Anyway, I too have met the proverbial-multi-colored-polo-shirt-self-professed-orthodox-Catholics. I see in them a longing for stability, alongside a genuine attachment to the faith (which I CAN NOT understate or trivialize). Globalization etc. has left a mess of moral truths that makes Vatican II collegiality less appealing. The Latin Mass evokes a mythical memory of one truth, embodied by the pope. It's interesting to observe the conversations (conflicts?) between Catholics of the Vatican II era, and the rising generation. There are, indeed, competing notions of what counts as "truly" Catholic.

If trends continue as they have, we may very well see the pendulum swing in the other direction in the next 20 years. The only question I have is, what will spark a return to collegiality?

Pardon my rambling... Great post...
Anonymous said…
Since I became a "lapsed Catholic" many years ago, I've not paid much attention to what's happening inside THE church unless it has a political impact such as exhorting African Catholics against the use of birth control. But I must say, the idea that Pope Benedict has given the "ok" to the saying of the Tridentine Mass kinda bugs me. I rather like Pope John XXIII an it's my guess he wouldn't be too pleased that the windows of his Church were being closed up, catching all that old dust inside. Drag.
Kelly J. Baker said…

I had a student recently get very excited about the pope's visit to the U.S. because this authority figure hopefully would straighten out all those liberal Catholics (his words not mine). In particular, this student was worried about the liberalism of Catholic universities because they did not mesh well with his vision of the church.

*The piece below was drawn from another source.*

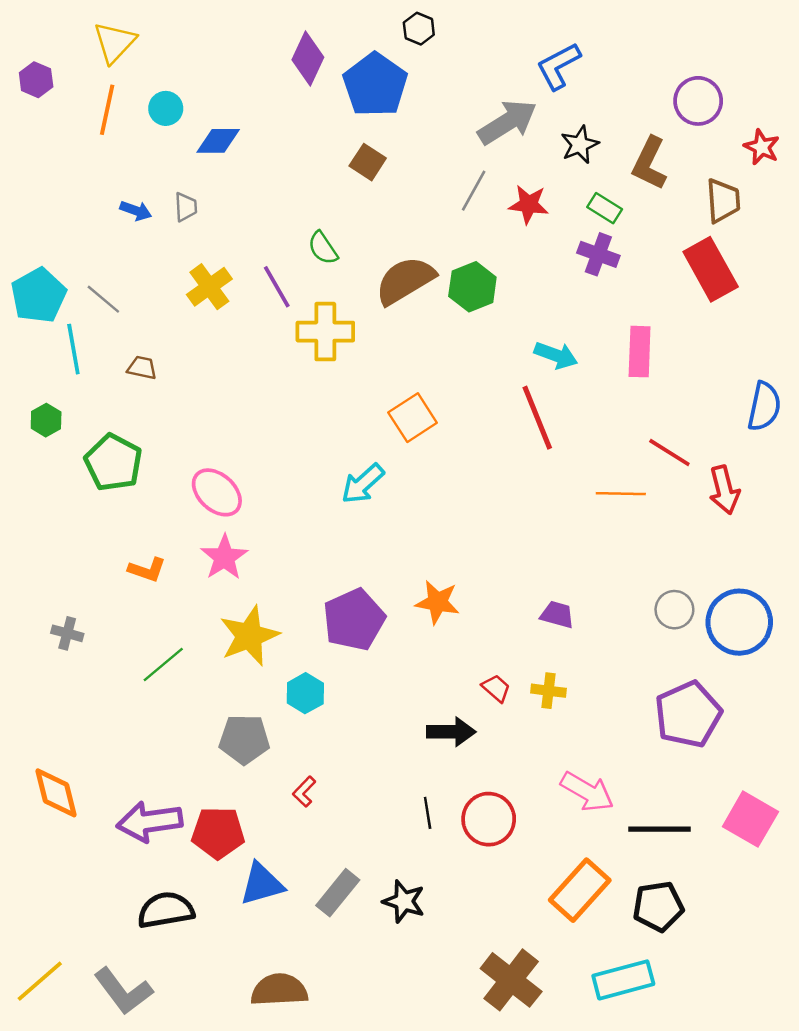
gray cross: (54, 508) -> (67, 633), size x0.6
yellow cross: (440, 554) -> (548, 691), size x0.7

This student is also reading Augustine currently (we chat frequently), sometimes in Latin. I have a feeling that the Latin mass seems to represent at least for some a return to "traditional" Catholicism that is somehow untouched by Vatican II. Moreover, I am terribly surprised by how shocked my students are when I teach Vatican II in my courses. They know little about the council, and thus, they are not particularly concerned with the return of the Latin mass or what it signifies.
Mike Pasquier said…
Did I mention that Lamennais was excommunicated later in his career? So much for papal authority.